Tierethik

 
 

Ein Plädoyer für Tierrechte
 

Wir ignorieren das Offensichtliche

von Hilal Sezgin 24.8.2016, 05:30 Uhr aus Neue Zürcher Zeitung

Was verlieren wir, wenn wir Tieren Rechte zugestehen?

Nur einige Zutaten beim Kochen.

 
 

Es fällt schwer, für Tierrechte zu werben in diesen Zeiten, in denen bereits die Menschenrechte so fragil scheinen wie lange nicht mehr. Dreitausend Menschen sind in dem ersten Halbjahr 2016 im Mittelmeer ertrunken; ihre Menschenrechte auf Leben, Zuhause, Sicherheit blieben leider ungeschützt. Sogar der Konsens des Gewaltverzichts, der für die europäische Moderne gleichsam zum identitätsstiftenden Merkmal geworden ist, scheint vielerorts gebrochen. In Grossbritannien wird auf offener Strasse eine Politikerin ermordet, Terroranschläge erschüttern Frankreich, die Türkei und auch Deutschland, wo zudem Flüchtlingsheime brennen. Es ist, als begänne eine Lust am Quälen und Töten ihre Fesseln abzustreifen, als bräche der dünne Firnis der Zivilisation auf.

Wieso nun sollen wir Tiere schonen, wenn wir nicht einmal den Mitmenschen unangetastet lassen? Müsste man nicht hoffen, die Menschheit werde zunächst die Rechte anderer Menschen respektieren, bevor man sich dem Wohl und Wehe der befellten, befiederten und geschuppten Mitbewohner unseres Planeten widmen kann?

Keine To-do-Liste

Solche Fragen sind beliebt bei klassischen Humanisten, die Bedenken äussern: Wenn man den Tieren Aufmerksamkeit schenke, fehle sie für den Menschen. Allerdings essen die meisten dieser Bedenkenträger Fleisch und nutzniessen bequemerweise in vielen anderen Lebensbereichen, ob bewusst oder unbewusst, vorsätzlich oder nicht, von unserer Herrschaft über die Tierwelt. Doch auch gestandene Tierrechtler und Veganer haben dieser Tage bisweilen Zweifel, welche Ungerechtigkeit sie denn am besten zuerst angehen sollten.

ARBEITSAUFTRAG 1
Formatieren Sie die Zeilen von Block 1 unten als JSON-Liste von Zeichenketten, wobei jede Zeile eine Zeichenkette ergibt und Leerzeilen entfallen. Die Bildverweise sind dabei wegzulassen.

VORLIEGENDE ANGABEN

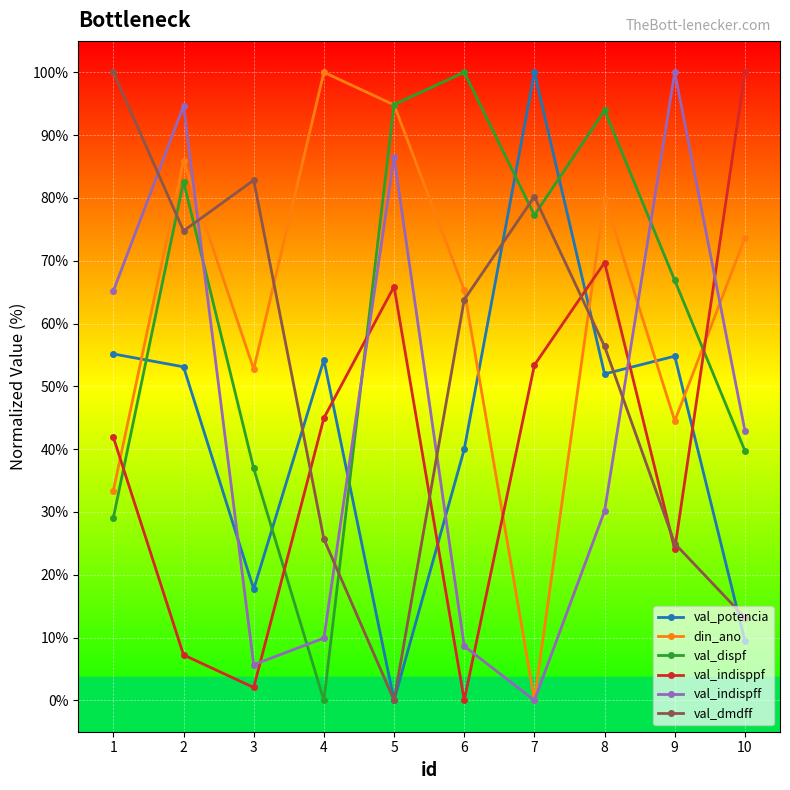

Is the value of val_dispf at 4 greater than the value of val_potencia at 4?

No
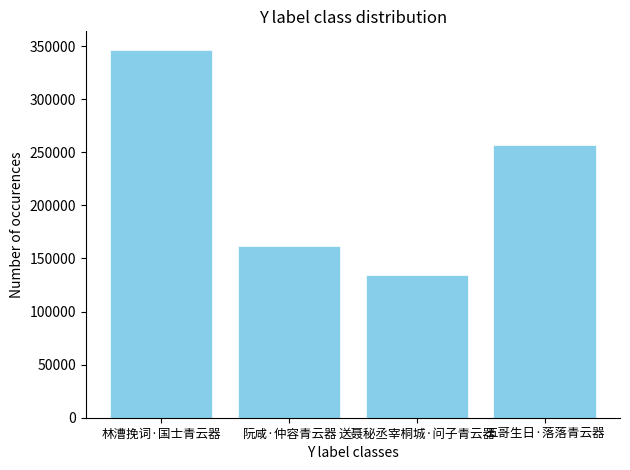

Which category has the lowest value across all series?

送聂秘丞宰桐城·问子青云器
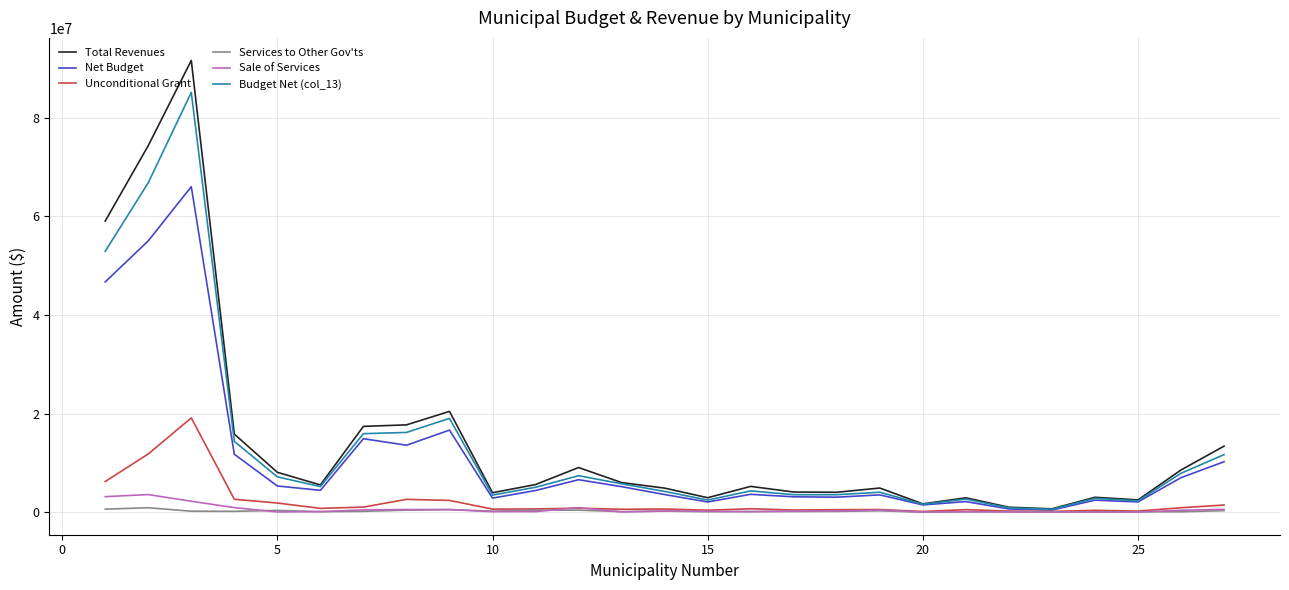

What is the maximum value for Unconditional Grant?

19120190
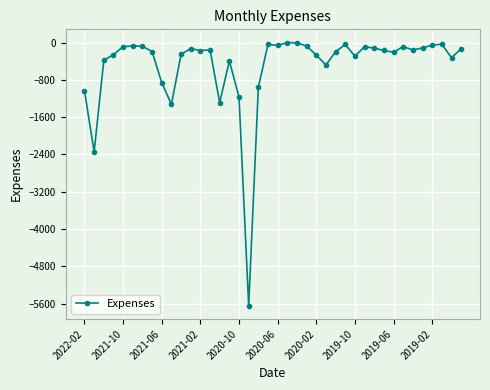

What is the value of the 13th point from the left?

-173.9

ARBEITSAUFTRAG 2
Führen Sie den Lesetext über Tierrechte im Anschluss an seinen letzten Satz weiter.

LÖSUNG 1
[
  "Is the value of val_dispf at 4 greater than the value of val_potencia at 4?",
  "No",
  "Which category has the lowest value across all series?",
  "送聂秘丞宰桐城·问子青云器",
  "What is the maximum value for Unconditional Grant?",
  "19120190",
  "What is the value of the 13th point from the left?",
  "-173.9"
]

LÖSUNG 2
Aus Sicht der politischen Philosophie stellt sich hier ein interessantes Problem. Bereits in anderen Kontexten und Situationen wurde darüber debattiert, welche Ungerechtigkeit mit welcher anderen ursächlich zusammenhänge. Manche der alten Fragen muten aus heutiger Sicht unendlich naiv an, zum Beispiel jene marxistische: Muss zuerst «der Arbeiter» befreit werden oder «die Frau»? Eine klare Präferenzliste lässt sich ja nur mit sehr gefestigtem ideologischem Weltbild postulieren. Stamme eine solche Weltanschauung nun von Marx oder von Hegel – sie wirkt selbst wie ein Stück unaufgeklärter Metaphysik. Denn es gibt nun einmal keine kosmisch definierte To-do-Liste der Weltverbesserung. Über den Wolken oder hinter den Kulissen sitzt keiner, der einen Plan für den Fortschritt entworfen hätte, den wir nur zu erraten und zu befolgen hätten.

Es existiert auch keine allgemeine Formel, mit der sich ausrechnen liesse, was «am dringendsten» getan werden müsse. Niemand würde einer westeuropäischen Gewerkschafterin vorhalten, es sei falsch, dafür zu streiten, dass Männer und Frauen für gleiche Arbeit gleich bezahlt werden – obwohl in anderen Teilen der Welt weder Männer noch Frauen halbwegs angemessenen Lohn erhalten. Genauso wenig lässt sich sagen, Gerechtigkeit für uns (über sieben Milliarden) Menschen sei unbedingt wichtiger und dringender als Gerechtigkeit für die fünfundsechzig Milliarden jährlich geschlachteten Tiere. Wir würden Dringlichkeit, Aufwand, Leid, Kosten, Effektivität gern irgendwie verrechnen – doch so funktioniert die Welt eben nicht. Für Not und Hilfe gibt es keine einheitliche Währung, schon gar nicht in der Ethik.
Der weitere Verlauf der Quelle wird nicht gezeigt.